Being tanned still remains a beauty goal for many consumers regardless of widespread recognition of the risks associated with UV exposure, and it is unclear when, or even if, this is going to change.
In addition, consumers are increasingly voicing concerns over the role sun exposure plays in vitamin D production and how extensive, all over sunscreen use could lead to its deficiency.
According to a recent survey from skin and sun care brand Neutrogena, a third of Americans are ‘somewhat concerned’ that sunblocks will lead to vitamin D deficiency.
Earlier this week Environmental Working Group (EWG) placed the blame for vitamin D deficient children at the door of FDA and the fact the regulator is dragging its feet over sunscreen regulations.
According to EWG, FDA currently advises against sun exposure between 10am and 4pm, rather than proposing a ten minute exposure like the American Medical Association.
In addition, EWG said the FDA has failed to finalise the UVA standards and allows sunscreens that block only UVB rays which according to the consumer group is the radiation needed to produce vitamin D.
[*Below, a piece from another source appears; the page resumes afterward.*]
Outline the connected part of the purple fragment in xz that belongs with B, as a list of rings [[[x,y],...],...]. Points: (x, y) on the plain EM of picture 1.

Although the link between the FDA’s behavior over sunscreens and vitamin D deficiency in children seems tenuous, the EWG’s statements will do little to promote the use of sunscreens and are likely to fuel fears that thorough application of sunscreens on all exposed skin will lead to vitamin D deficiency.
Industry should not ignore consumer concerns of this kind.
Guidelines about the length of time in the sun needed to produce the necessary vitamin D, as well as education over its presence in food and supplements may help negate some of the fears.
And, above all, industry should not assume that further recognition of the dangers of UV exposure will lead to a new breed of pale consumers hungry for the high SPF factors.